M. Netanyahu a beau nier qu’il était au courant du projet avant son annonce, il s’agissait manifestement d’un message d’Israël aux acteurs du processus de paix, afin de préciser certaines choses. Premièrement, que la reprise des négociations ne ralentirait pas la colonisation des territoires occupés. Deuxièmement, que la définition de Jérusalem donnée par Israël ne saurait faire l’objet d’aucune négociation. Troisièmement, que M. Netanyahu n’a pas besoin des négociations, qui ne lui servent qu’à occulter la colonisation ; il peut se permettre de risquer qu’elles périclitent puisque la réaction des Etats-Unis ne dépassera pas, dans le pire des cas, la remontrance verbale.

M. Netanyahu a tout de même reconnu qu’annoncer une implantation majeure alors que M. Biden était justement en visite afin de réitérer le soutien américain à Israël était une erreur stratégique. Mais une erreur de timing uniquement. Sur le fond, il persiste. En effet, les violentes critiques américaines qui ont plu tout le week-end ne l’ont pas empêché d’annoncer lundi [15 mars NDLR], que les chantiers continueraient à être menés à Jérusalem et dans le reste de la Cisjordanie comme ils l’ont été au cours des 43 dernières années. Depuis 1967, les colonies et leur réseau d’infrastructures qui abritent maintenant un demi million de Juifs israéliens ont accaparé plus de 46% de cette région.

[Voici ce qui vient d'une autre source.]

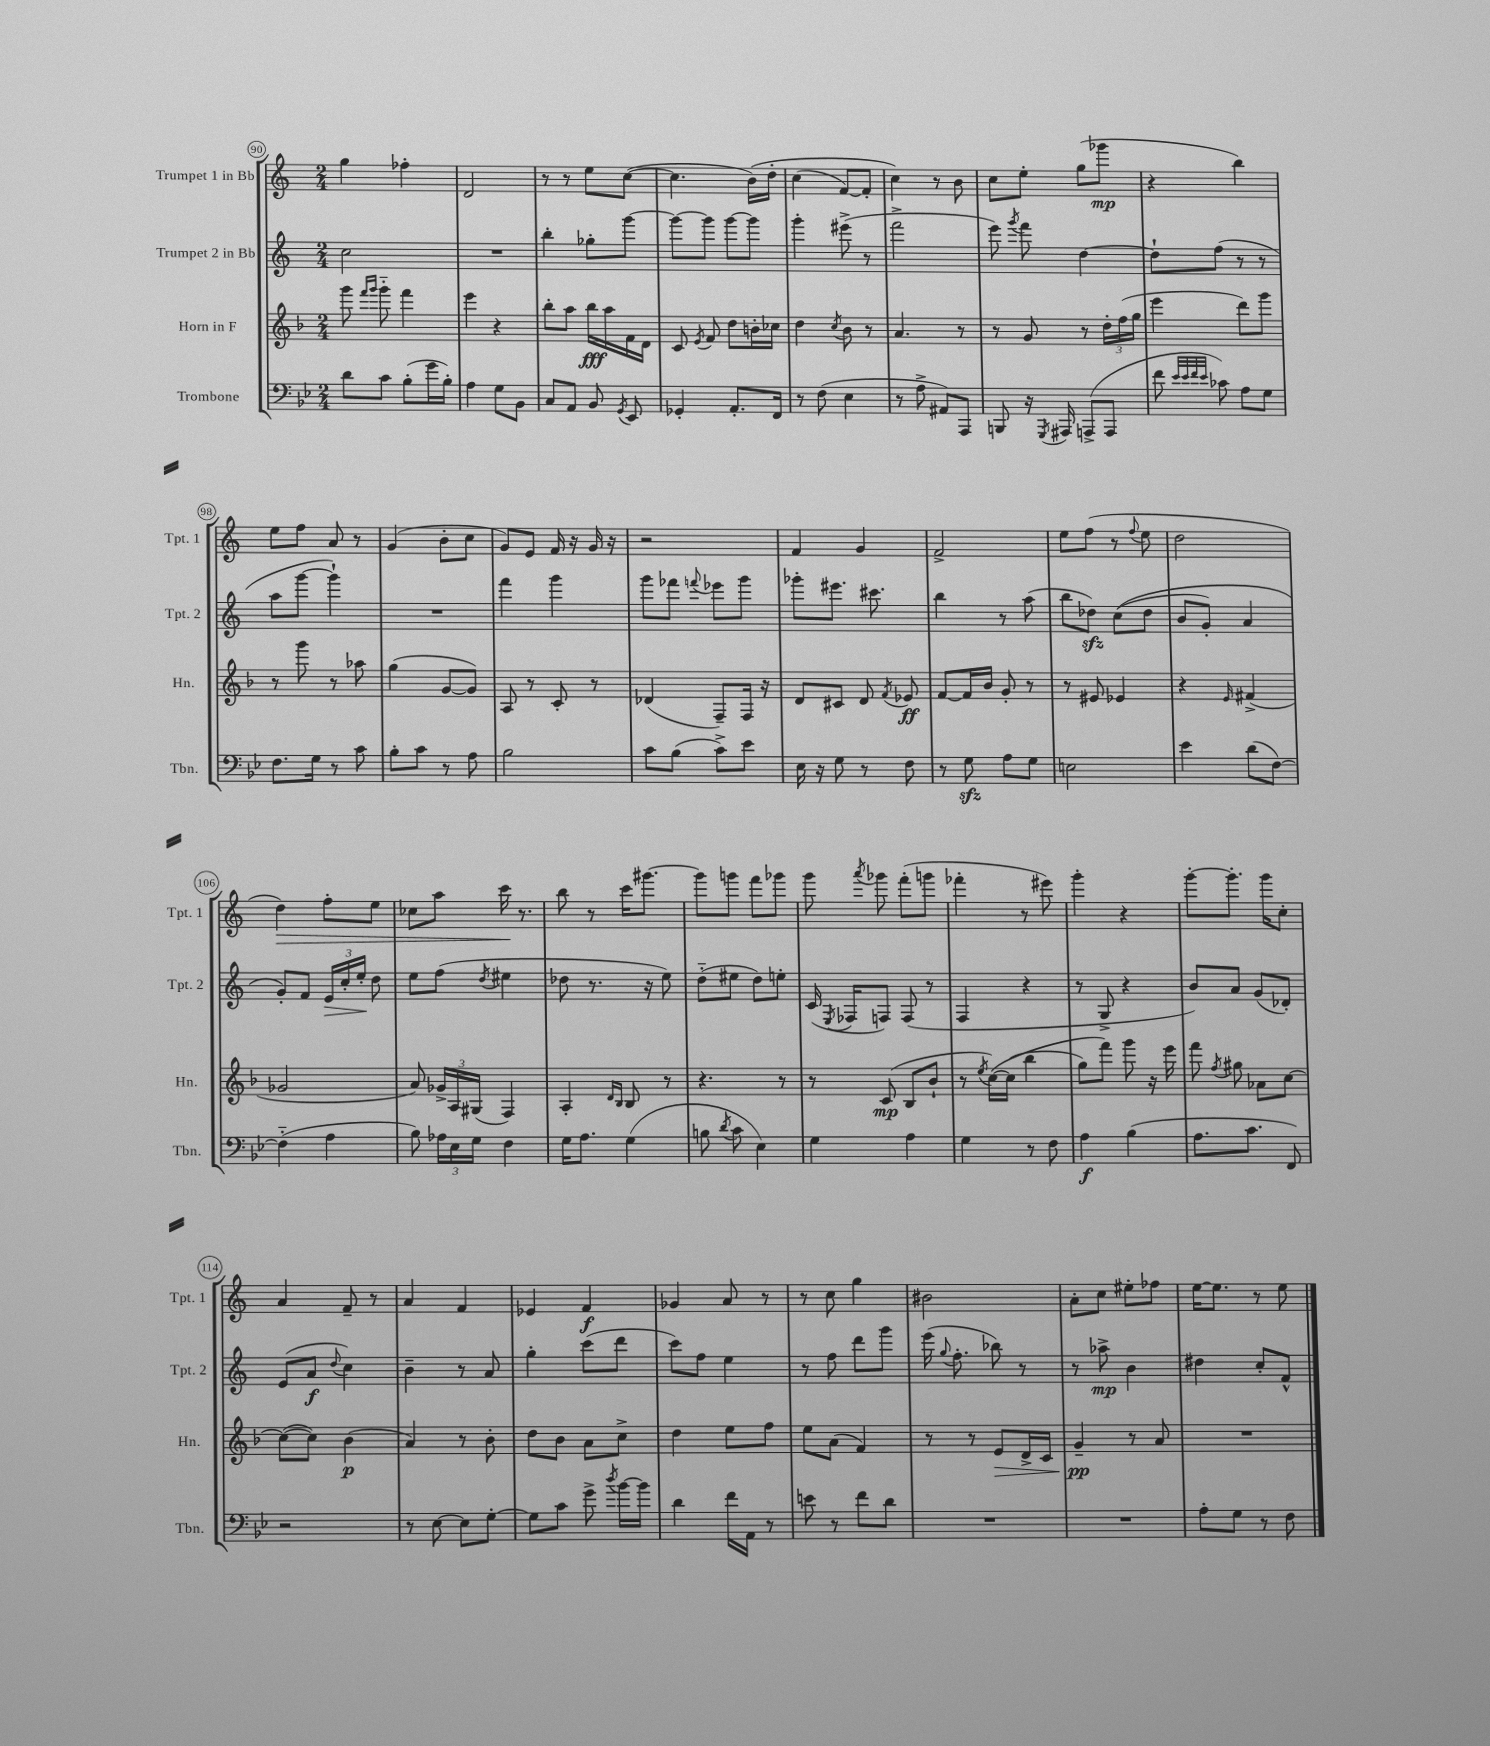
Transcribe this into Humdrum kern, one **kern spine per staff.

**kern	**kern	**kern	**kern
*staff4	*staff3	*staff2	*staff1
*clefF4	*clefG2	*clefG2	*clefG2
*k[b-e-]	*k[b-]	*k[]	*k[]
*M2/4	*M2/4	*M2/4	*M2/4
8d\L	8ggg\	2cc\	4gg\
.	16qqfff/LL	.	.
.	16qqggg/JJ	.	.
8c\J	8ggg'~\	.	.
(8B-'\L	4fff\	.	4ff-'\
16g\L	.	.	.
16B-'\JJ)	.	.	.
=	=	=	=
4A\	4eee\	2r	2d/
8G\L	4r	.	.
8BB-\J	.	.	.
=	=	=	=
8C/L	8bb-'\L	4bb'\	8r
8AA/J	8aa\J	.	8r
8BB-/	16bb-\LL	8gg-'\L	8ee\L
.	16aa\	.	.
8qGG/	.	.	.
8EE-/	16f\	[8ggg\J	([8cc\J
.	16d\JJ	.	.
=	=	=	=
4GG-'/	8c/	8ggg\_L	4.cc\]
.	8qe/	.	.
.	8f/	8ggg\]J	.
8.AA'/L	8dd\L	[8ggg\L	.
.	16b'\L	8ggg\]J	&(16b\LL)
16FF/Jk	16cc-\JJ	.	16dd'\JJ
=	=	=	=
8r	4dd\	4ggg'\	(4cc\
(8F\	.	.	.
.	8qcc/	.	.
4E-\	8b-\	(8eee#^\	[8f/L)
.	8r	8r	8f'/]J
=	=	=	=
8r	4.a/	2fff^\	4cc\&)
8A^\	.	.	.
8AA#/L)	.	.	8r
8AAA/J	8r	.	8b\
=	=	=	=
8BBB/	8r	8eee\)	8cc\L
.	.	8qggg/	.
16r	8g/	8fff\	8ee'\J
8qGGG/	.	.	.
16AAA#/	.	.	.
(8AAA^/L	8r	[4dd\	(8gg\L
8AAA/J	24dd'\LL	.	8ggg-\J
.	(24ff\	.	.
.	24gg\JJ	.	.
=	=	=	=
8f\	4eee\	8dd`\]L	4r
32qqe-/LLL	.	.	.
32qqe-/	.	.	.
32qqf/	.	.	.
32qqe-/JJJ	.	.	.
8c-\)	.	(8ff\J	.
8A\L	8ddd\L)	8r	4bb\)
8G\J	8ggg\J	8r	.
=	=	=	=
8.F\L	8r	8aa\L	8ee\L
.	8ggg\	[8ggg\J	8ff\J
16G\Jk	.	.	.
8r	8r	4ggg`\])	8a/
8c\	8aa-\	.	8r
=	=	=	=
8B-'\L	(4gg\	2r	(4g/
8c\J	.	.	.
8r	[8g/L	.	8b'\L
8A\	8g/]J)	.	8cc\J
=	=	=	=
2B-\	8A/	4fff\	8g/L)
.	8r	.	8e/J
.	8c'/	4ggg\	16f/
.	.	.	16r
.	8r	.	16g/
.	.	.	16r
=	=	=	=
8c\L	(4d-/	8ggg\L	2r
(8B-\J	.	8fff-\J	.
.	.	8qqfff/	.
8c^\L)	8F~/L)	8eee-\L	.
8e-\J	16F/Jk	8ggg\J	.
.	16r	.	.
=	=	=	=
16E-\	8d/L	8ggg-'\L	4f/
16r	.	.	.
8G\	8c#/J	8.eee#\J	.
8r	8d/	.	4g/
.	.	8.ccc#\	.
.	8qf/	.	.
8F\	8e-/	.	.
=	=	=	=
8r	[8f/L	4bb\	2f^/
8G\	16f/]L	.	.
.	16b-/JJ	.	.
8A\L	8g'/	8r	.
8G\J	8r	(8aa\	.
=	=	=	=
2E\	8r	8bb\L	8ee\L
.	8e#/	8dd-\J)	(8ff\J
.	4e-/	&((8cc\L	8r
.	.	.	8qqff/
.	.	8dd-\J	8ee\
=	=	=	=
4e-\	4r	8b/L	2dd\
.	.	8g'/J)	.
.	16qqe/	.	.
(8d\L	(4f#^/	4a/	.
[8F\J)	.	.	.
=	=	=	=
(4F'~\]	2g-/	8g'/L&)	4dd\)
.	.	8f/J	.
4A\	.	24e/LL	8ff'\L
.	.	24cc'/	.
.	.	24ee'/JJ	.
.	.	8dd\	8ee\J
=	=	=	=
8B-\)	8a/)	8ee\L	8cc-\L
24A-\LL	24g-^/LL	(8ff\J	8aa\J
24E-\	24A/	.	.
24G\JJ	(24G#/JJ	.	.
.	.	8qdd/	.
4F\	4F/)	4ee#\	16ccc\
.	.	.	8.r
=	=	=	=
16G\LK	4A'/	8dd-\	8bb\
8.A\J	.	.	.
.	.	8.r	8r
.	16qqd/LL	.	.
.	16qqB-/JJ	.	.
(4G\	8B-/	.	16ccc\LK
.	.	16r	[8.ggg#\J
.	8r	8ee\)	.
=	=	=	=
8B\	4.r	(8dd'~\L	8ggg#\]L
8qd/	.	.	.
8c\	.	8ee#\J	8ggg\J
4E-\)	.	8dd\L)	8fff\L
.	8r	8ee'\J	8ggg-\J
=	=	=	=
4G\	8r	(16c/	8ggg\
.	.	8qE/	.
.	.	16F-/LK	.
.	.	.	8qaaa/
.	(8c/	8F/J)	8ggg-\
4A\	8B-/L	(8F/	(8fff'\L
.	8b-`/J	8r	8ggg\J
=	=	=	=
4G\	8r	4F/	4fff-'\
.	8qee/	.	.
.	&([16cc\LL)	.	.
.	(16cc\]JJ	.	.
8r	4bb-\	4r	8r
8F\	.	.	8eee#\)
=	=	=	=
4A\	8gg\L)	8r	4ggg'\
.	8fff\J&)	8G^/	.
(4B-\	8ggg\	4r	4r
.	16r	.	.
.	16eee\	.	.
=	=	=	=
8.A\L	8fff\	8b/L)	[8ggg'\L
.	8qff/	.	.
.	8gg#\	8a/J	8.ggg'\]J
8.c\J	.	.	.
.	8a-\L	(8g/L	.
.	.	.	16ggg\LK
8FF/)	[8cc\J	8d-'/J)	8cc'\J
=	=	=	=
2r	(8cc\_L	(8e/L	4a/
.	8cc\]J)	8a/J	.
.	.	8qqdd/	.
.	(4b-\	4cc\)	8f~/
.	.	.	8r
=	=	=	=
8r	4a/)	4b~\	4a/
[8E-\	.	.	.
8E-\]L	8r	8r	4f/
[8G'\J	8b-'\	8a/	.
=	=	=	=
8G\]L	8dd\L	4gg'\	4e-/
8c\J	8b-\J	.	.
8g^\	8a\L	(8ccc\L	4f/
8qdd/	.	.	.
[16b-\LL	8cc^\J	8ddd\J	.
16b-\]JJ	.	.	.
=	=	=	=
4d\	4dd\	8ccc\L)	4g-/
.	.	8ff\J	.
16f\LL	8ee\L	4ee\	8a/
16AA\JJ	.	.	.
8r	8ff\J	.	8r
=	=	=	=
8e\	8ee\L	8r	8r
8r	(8a\J	8ff\	8cc\
8f\L	4f/)	8ddd\L	4gg\
8d\J	.	8ggg\J	.
=	=	=	=
2r	8r	(16eee\	2b#\
.	.	8qqgg/	.
.	.	8.ff'\	.
.	8r	.	.
.	8e/L	8bb-\)	.
.	16d^/L	8r	.
.	16c/JJ	.	.
=	=	=	=
2r	4g~/	8r	8a'\L
.	.	8aa-^\	8cc\J
.	8r	4b\	8ee#'\L
.	8a/	.	8ff-\J
=	=	=	=
8A'\L	2r	4dd#\	[16ee\LK
.	.	.	8.ee\]J
8G\J	.	.	.
8r	.	8cc'/L	8r
8F\	.	8f^^/J	8ee\
==	==	==	==
*-	*-	*-	*-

Pendant toutes ces années de colonisation doublée d’agressions, de confiscations de territoires, de nettoyages ethniques et de déplacements de population, la communauté internationale n’a guère exprimé sa réprobation à l’encontre d’Israël, si ce n’est dans d’occasionnelles déclarations sans portée, avant de s’en retourner à ses occupations habituelles.

L’Organisation de libération palestinienne puis l’Autorité palestinienne ont passé des années à négocier avec Israël et à signer des accords pendant que la terre était colonisée ouvertement et le peuple palestinien persécuté en permanence et déraciné insidieusement. Les pays arabes aussi ont négocié puis signé des traités de paix, sans pour autant que l’occupation se modère ou que la construction de colonies ralentisse.

Après 43 ans d’occupation et de colonisation ininterrompues passés sans que la communauté internationale ne sorte de son mutisme meurtrier et lâche, pourquoi un tel ramdam à propos de 1600 nouveau logements ? Ce projet n’est ni le premier, ni le dernier. D’ailleurs, les Etats-Unis s’insurgent haut et fort, mais ils n’ont pas insisté pour qu’Israël annule le projet. Jamais ils n’oseraient. D’ici quelques jours, ils feront pression sur l’Autorité palestinienne pour qu’elle retourne à des négociations futiles, et les implantations se poursuivront.

Vous souvenez-vous de Jabal Abu Ghneim, la colline boisée non loin de Bethlehem, que M. Netanyahu avait décidé d’urbaniser dans les années 1990 en dépit des objections émises par les Etats-Unis et la communauté internationale américaines, qui prévenaient que cette entreprise "détruirait le processus de paix" ? Aujourd’hui, il ne reste pas un arbre ; on ne trouve que des immeubles à appartements israéliens. Quant au "processus de paix", cette mascarade, cette supercherie, il suit son cours comme si rien ne s’était passé. La crise actuellement mise en scène va elle aussi s’apaiser et la colonisation continuera implacablement sa progression.